Hetgeen voor het overige namens eiser is aangevoerd kan evenmin tot vernietiging van het bestreden besluit leiden. De rechtbank merkt in dit verband nog op dat aan de bouwvergunning ten grondslag liggende bouwtekeningen, zoals deze laatstelijk op 4 maart 2003 zijn gewijzigd, en dat niet is gebleken dat de verleende bouwvergunning hiermede in strijd is. Voorts is van de zijde van eiser niet aangetoond of aannemelijk gemaakt in welk opzicht privaatrechtelijke verhoudingen tussen partijen aan verlening van de onderhavige vrijstelling in de weg zouden staan.

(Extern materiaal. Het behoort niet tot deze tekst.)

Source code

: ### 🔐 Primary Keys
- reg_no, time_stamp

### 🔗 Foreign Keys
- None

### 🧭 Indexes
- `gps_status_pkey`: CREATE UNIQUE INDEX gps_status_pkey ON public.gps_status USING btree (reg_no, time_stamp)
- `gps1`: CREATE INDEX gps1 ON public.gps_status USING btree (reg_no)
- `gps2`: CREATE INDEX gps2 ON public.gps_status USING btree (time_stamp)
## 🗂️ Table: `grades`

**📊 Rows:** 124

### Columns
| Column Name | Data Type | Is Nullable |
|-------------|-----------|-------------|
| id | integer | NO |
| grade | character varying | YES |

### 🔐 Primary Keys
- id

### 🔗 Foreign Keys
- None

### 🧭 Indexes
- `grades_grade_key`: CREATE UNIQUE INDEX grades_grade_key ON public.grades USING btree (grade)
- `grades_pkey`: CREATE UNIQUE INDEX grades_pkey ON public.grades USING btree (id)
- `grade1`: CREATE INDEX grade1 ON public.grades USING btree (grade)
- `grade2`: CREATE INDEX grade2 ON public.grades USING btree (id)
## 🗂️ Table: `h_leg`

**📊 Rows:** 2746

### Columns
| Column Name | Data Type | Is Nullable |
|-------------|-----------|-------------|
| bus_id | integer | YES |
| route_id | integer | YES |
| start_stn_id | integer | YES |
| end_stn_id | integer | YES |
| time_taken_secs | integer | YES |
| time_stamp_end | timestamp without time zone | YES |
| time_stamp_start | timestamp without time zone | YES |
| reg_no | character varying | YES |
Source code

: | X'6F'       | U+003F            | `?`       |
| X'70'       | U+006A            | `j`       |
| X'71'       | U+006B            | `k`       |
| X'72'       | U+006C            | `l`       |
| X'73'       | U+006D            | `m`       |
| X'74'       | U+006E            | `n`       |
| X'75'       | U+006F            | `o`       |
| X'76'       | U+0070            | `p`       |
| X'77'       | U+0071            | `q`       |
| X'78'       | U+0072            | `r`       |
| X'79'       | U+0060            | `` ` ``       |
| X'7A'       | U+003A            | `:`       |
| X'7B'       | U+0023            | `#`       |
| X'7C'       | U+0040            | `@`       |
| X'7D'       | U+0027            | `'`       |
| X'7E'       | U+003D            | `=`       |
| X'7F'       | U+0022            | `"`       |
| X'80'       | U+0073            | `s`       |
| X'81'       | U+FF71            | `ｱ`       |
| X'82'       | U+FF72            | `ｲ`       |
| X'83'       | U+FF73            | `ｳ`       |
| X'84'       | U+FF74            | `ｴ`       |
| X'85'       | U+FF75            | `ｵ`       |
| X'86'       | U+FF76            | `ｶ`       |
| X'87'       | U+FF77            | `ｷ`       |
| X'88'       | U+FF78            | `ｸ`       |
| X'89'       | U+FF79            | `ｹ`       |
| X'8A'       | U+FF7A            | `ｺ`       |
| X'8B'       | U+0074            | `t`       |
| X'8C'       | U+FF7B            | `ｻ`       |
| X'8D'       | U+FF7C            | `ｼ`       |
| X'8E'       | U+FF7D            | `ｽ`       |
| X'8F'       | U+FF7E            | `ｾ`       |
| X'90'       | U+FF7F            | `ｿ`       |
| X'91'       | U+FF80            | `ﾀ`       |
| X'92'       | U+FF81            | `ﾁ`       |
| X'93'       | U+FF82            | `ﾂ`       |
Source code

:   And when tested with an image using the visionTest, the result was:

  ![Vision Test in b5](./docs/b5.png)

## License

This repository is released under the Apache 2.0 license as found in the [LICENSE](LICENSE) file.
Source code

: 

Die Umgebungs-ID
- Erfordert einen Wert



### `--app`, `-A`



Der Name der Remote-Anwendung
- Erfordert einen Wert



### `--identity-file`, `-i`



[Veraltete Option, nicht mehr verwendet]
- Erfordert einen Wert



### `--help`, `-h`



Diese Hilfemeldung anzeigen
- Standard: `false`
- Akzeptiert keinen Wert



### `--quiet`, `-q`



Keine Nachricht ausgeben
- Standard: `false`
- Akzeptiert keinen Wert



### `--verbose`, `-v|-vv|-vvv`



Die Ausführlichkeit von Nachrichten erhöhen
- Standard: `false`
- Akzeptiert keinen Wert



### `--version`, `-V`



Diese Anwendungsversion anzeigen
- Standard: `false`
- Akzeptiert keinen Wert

Gelet op hetgeen hiervoor is overwogen dient het beroep ongegrond te worden verklaard.
De rechtbank acht geen termen aanwezig om toepassing te geven aan artikel 8:75 van de Awb (proceskostenveroordeling).
Het hiervoor overwogene leidt de rechtbank tot de volgende beslissing.
verklaart het beroep ongegrond.
Aldus gegeven door mr. F.H. de Vries, rechter, in tegenwoordigheid van mr.drs. C.M. van der Vlies, griffier, en in het openbaar uitgesproken op 23 april 2004.
Tegen deze uitspraak staat voor belanghebbenden, behoudens het bepaalde in artikel 6:24 juncto 6:13 van de Awb, binnen 6 weken na de dag van verzending hiervan, hoger beroep open bij de Afdeling bestuursrechtspraak van de Raad van State, Postbus 20019, 2500 EA 's-Gravenhage.